The Moral Economy of the Peasant: Rebellion and Subsistence in Southeast Asia
- Author: James C. Scott
- Publisher: Yale University Press
- Publication date: 1976
- Pages: 246

= The Moral Economy of the Peasant =

1976 book by James C. Scott

The Moral Economy of the Peasant: Rebellion and Subsistence in Southeast Asia is a 1976 book by James C. Scott on the nature of subsistence ethics in peasant cultures. He asserted that the highest priority for most peasants is ensuring that their incomes will not fall below minimal subsistence level. They desire higher income levels, and will pursue them aggressively under some circumstances, but if their only path toward higher incomes is a gamble that might drop them below subsistence level if it did not work out, they will almost always reject that gamble.

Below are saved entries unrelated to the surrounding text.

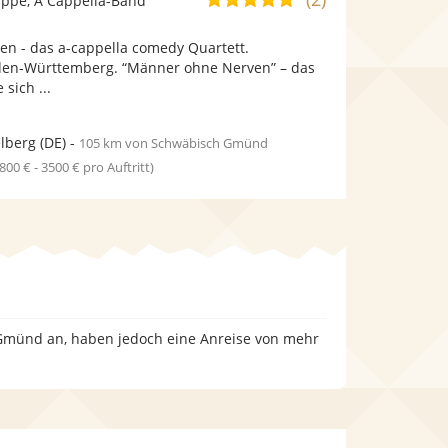
ppe, A Cappella-Band
stellt
stellt
von
Fotos
Videos
n - das a-cappella comedy Quartett.
5
bereit.
bereit.
den-Württemberg. “Männer ohne Nerven” – das
Sternen
 sich ...
lberg
(DE)
-
105 km von Schwäbisch Gmünd
1800 € - 3500 € pro Auftritt)
 Gmünd an, haben jedoch eine Anreise von mehr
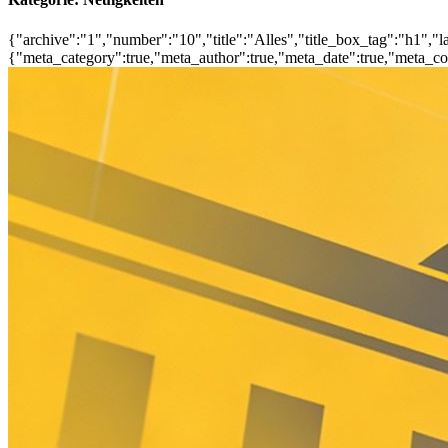
{"archive":"1","number":"10","title":"Alles","title_box_tag":"h1","la
{"meta_category":true,"meta_author":true,"meta_date":true,"meta_co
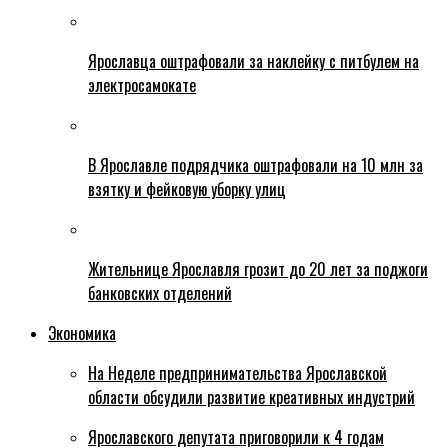
Ярославца оштрафовали за наклейку с питбулем на
электросамокате
В Ярославле подрядчика оштрафовали на 10 млн за
взятку и фейковую уборку улиц
Жительнице Ярославля грозит до 20 лет за поджоги
банковских отделений
Экономика
На Неделе предпринимательства Ярославской
области обсудили развитие креативных индустрий
Ярославского депутата приговорили к 4 годам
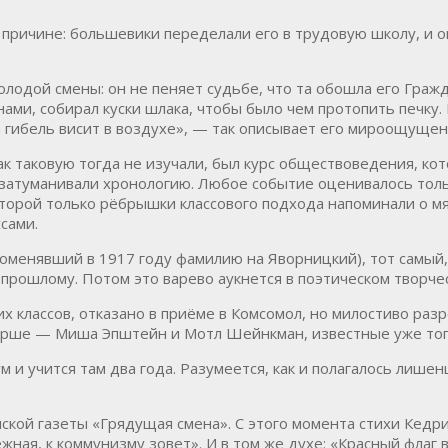
ричине: большевики переделали его в трудовую школу, и он
лодой смены: он не пеняет судьбе, что та обошла его Гражд
онами, собирал куски шлака, чтобы было чем протопить печку
а гибель висит в воздухе», — так описывает его мироощущен
как таковую тогда не изучали, был курс обществоведения, к
 затуманивали хронологию. Любое событие оценивалось толь
оторой только рёбрышки классового подхода напоминали о мяс
сами.
оменявший в 1917 году фамилию на Яворницкий), тот самый
 прошлому. Потом это варево аукнется в поэтическом творче
их классов, отказано в приёме в Комсомол, но милостиво ра
тарше — Миша Эпштейн и Мотл Шейнкман, известные уже тог
 и учится там два года. Разумеется, как и полагалось лише
нской газеты «Грядущая смена». С этого момента стихи Кедр
ежная, к коммунизму зовет». И в том же духе: «Красный флаг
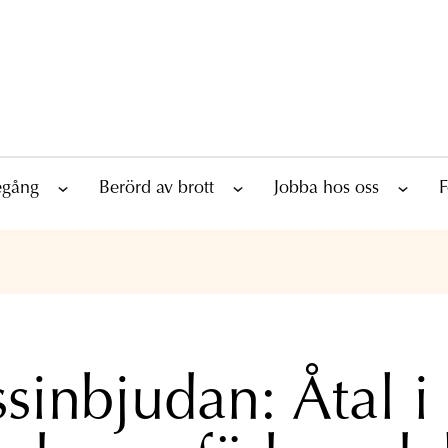
tegång
Berörd av brott
Jobba hos oss
F
ssinbjudan: Åtal i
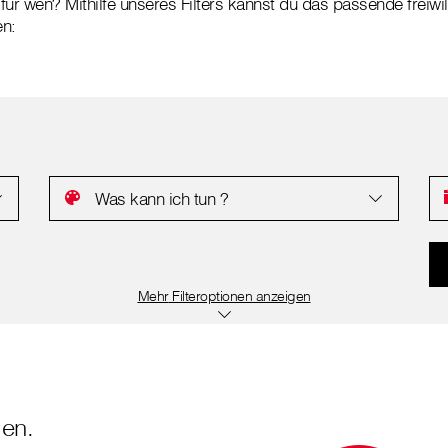
für wen? Mithilfe unseres Filters kannst du das passende freiw
en:
Was kann ich tun ?
Filteroptionen anzeigen
en.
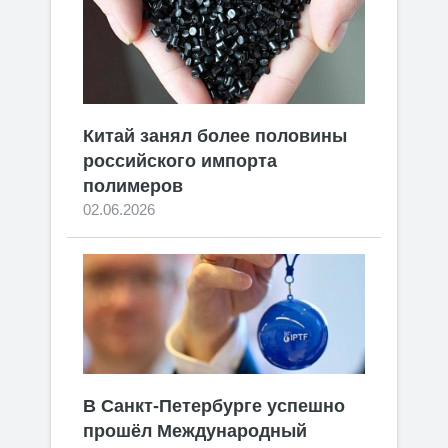
Китай занял более половины
российского импорта
полимеров
02.06.2026
В Санкт-Петербурге успешно
прошёл Международный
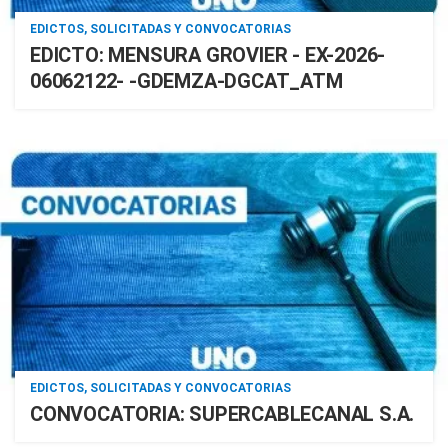
EDICTOS, SOLICITADAS Y CONVOCATORIAS
EDICTO: MENSURA GROVIER - EX-2026-
06062122- -GDEMZA-DGCAT_ATM
EDICTOS, SOLICITADAS Y CONVOCATORIAS
CONVOCATORIA: SUPERCABLECANAL S.A.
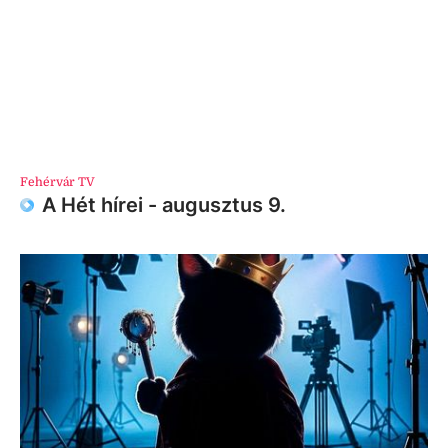
Fehérvár TV
A Hét hírei - augusztus 9.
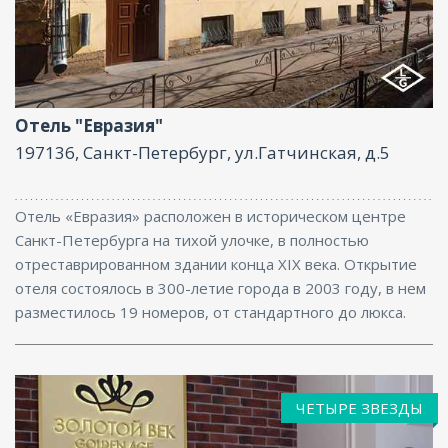
Бар, Интернет
Отель "Евразия"
197136, Санкт-Петербург, ул.Гатчинская, д.5
Отель «Евразия» расположен в историческом центре
Санкт-Петербурга на тихой улочке, в полностью
отреставрированном здании конца XIX века. Открытие
отеля состоялось в 300-летие города в 2003 году, в нем
разместилось 19 номеров, от стандартного до люкса.
ЧЕТЫРЕ ЗВЕЗДЫ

Scott asserted that in traditional societies, many (though by no means all) peasants have relationships with the elite that provide some degree of assurance that the peasants will not fall below subsistence level. The peasants believe that elites are under a strong moral obligation to behave in a fashion that respects peasant needs (hence the phrase “moral economy”), and they use such leverage as they have to persuade elites to do this. Elites are naturally less enthusiastic about this than peasants are. The processes of modernization often reduce peasant leverage. When peasant leverage becomes inadequate, elites often abandon their traditional moral obligations. Peasants react with shock and outrage, sometimes with riot or rebellion.

Scott cites two 1930s rebellions as examples: the Burmese Saya San Rebellion and the Vietnamese Nghệ-Tĩnh Soviets.